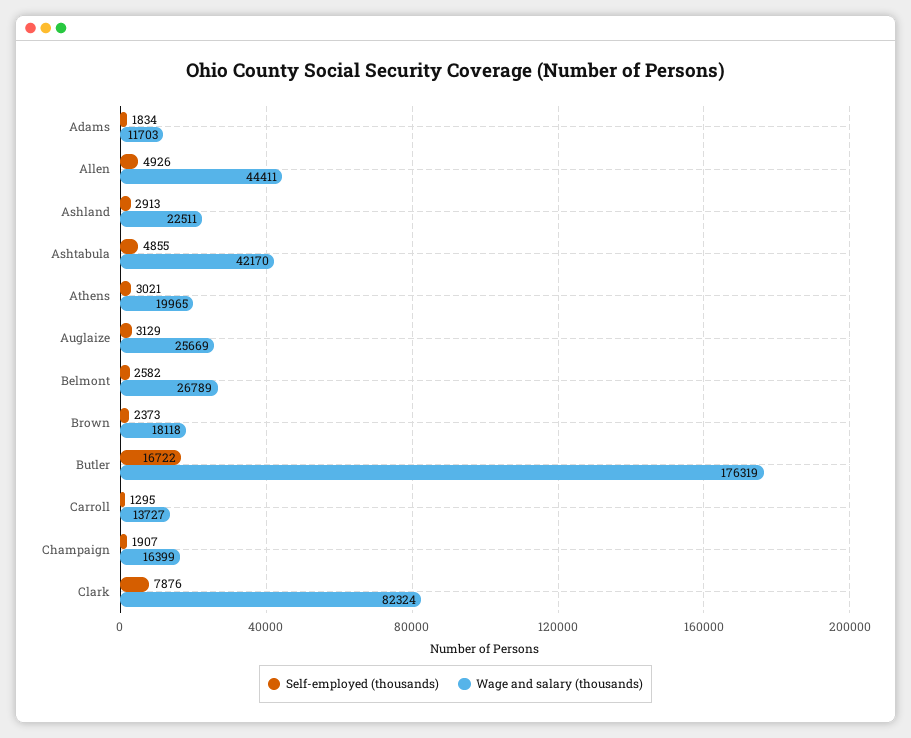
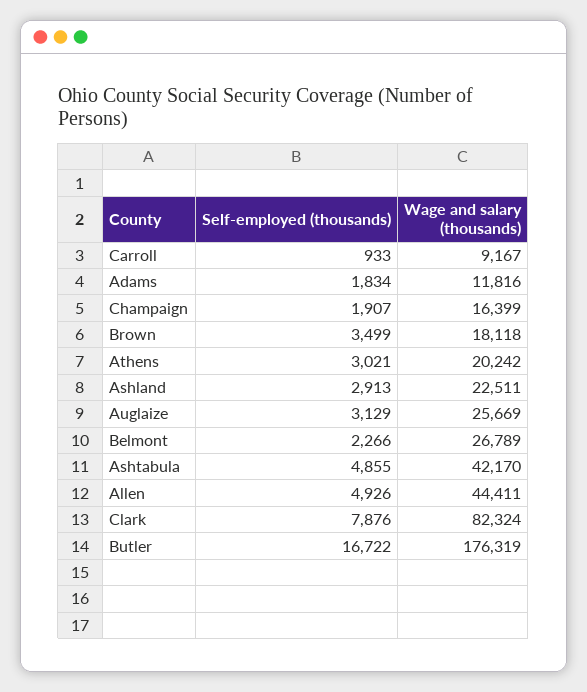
Wage and salary (thousands), Adams: 11703 -> 11816
Wage and salary (thousands), Athens: 19965 -> 20242
Self-employed (thousands), Belmont: 2582 -> 2266
Self-employed (thousands), Brown: 2373 -> 3499
Self-employed (thousands), Carroll: 1295 -> 933
Wage and salary (thousands), Carroll: 13727 -> 9167

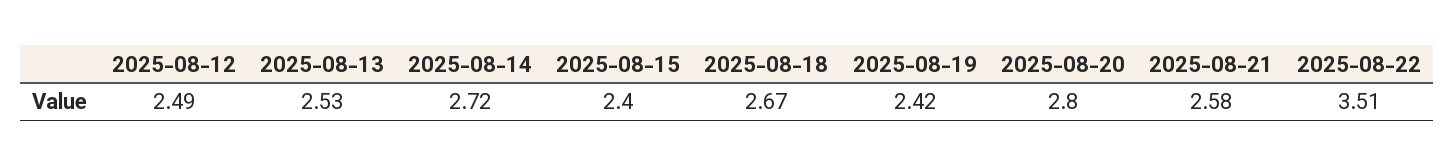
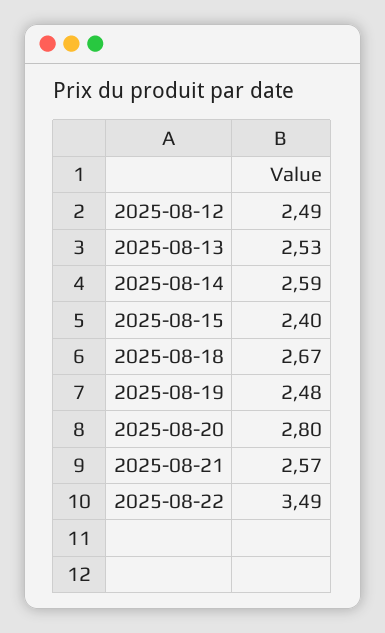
2025-08-14: 2.72 -> 2.59
2025-08-19: 2.42 -> 2.48
2025-08-21: 2.58 -> 2.57
2025-08-22: 3.51 -> 3.49

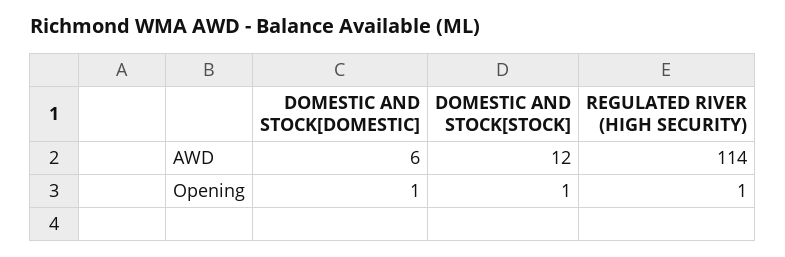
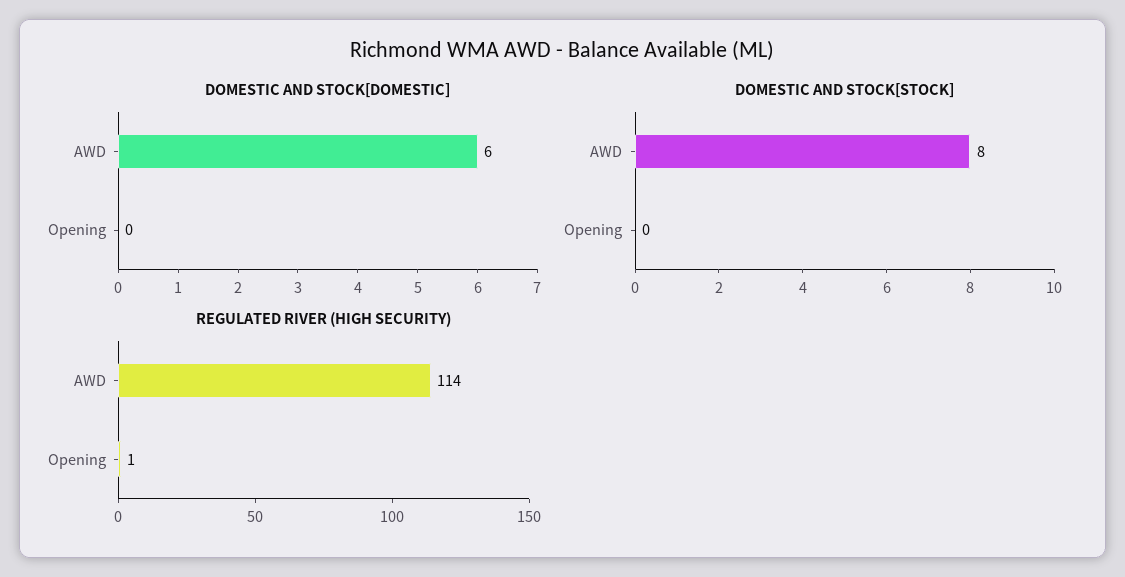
DOMESTIC AND STOCK[STOCK], AWD: 12 -> 8
DOMESTIC AND STOCK[DOMESTIC], Opening: 1 -> 0
DOMESTIC AND STOCK[STOCK], Opening: 1 -> 0

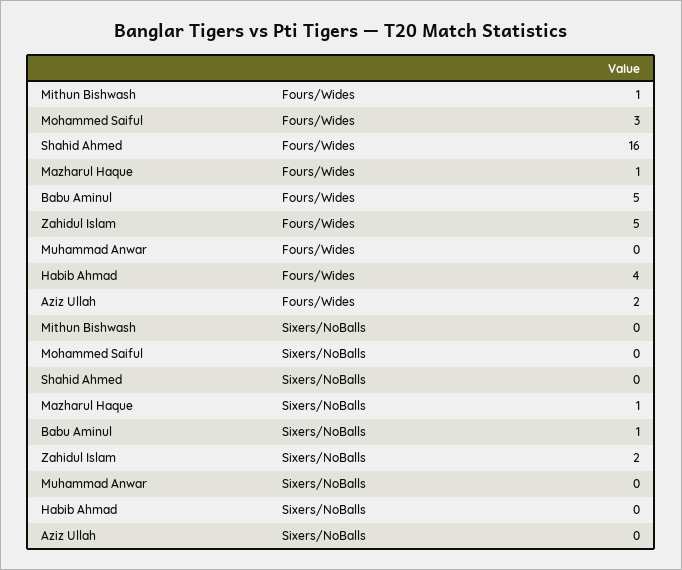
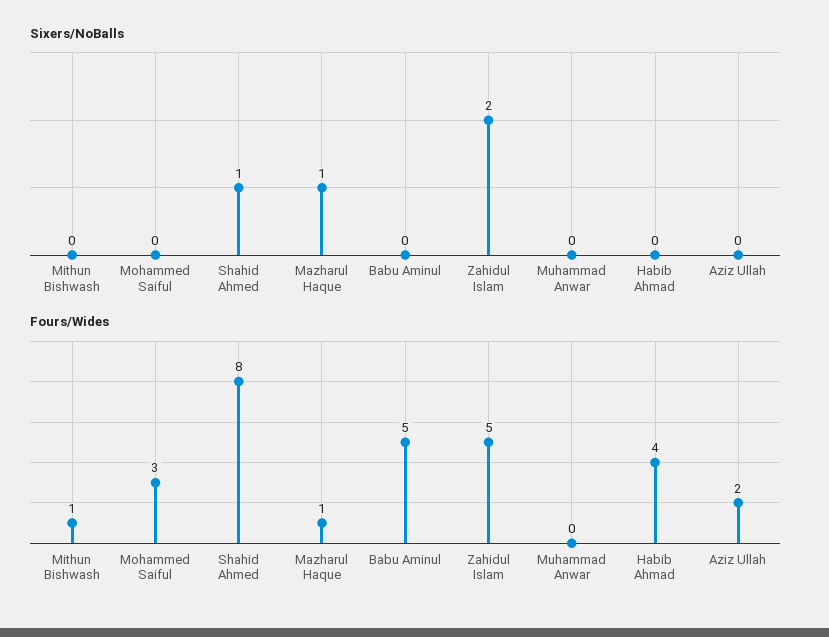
Fours/Wides, Shahid Ahmed: 16 -> 8
Sixers/NoBalls, Shahid Ahmed: 0 -> 1
Sixers/NoBalls, Babu Aminul: 1 -> 0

▬▬▬▬▬▬

## Job
Filter the listing above for lines with the word "salary", and copy each one you find.

## Expected output
Wage and salary (thousands), Adams: 11703 -> 11816
Wage and salary (thousands), Athens: 19965 -> 20242
Wage and salary (thousands), Carroll: 13727 -> 9167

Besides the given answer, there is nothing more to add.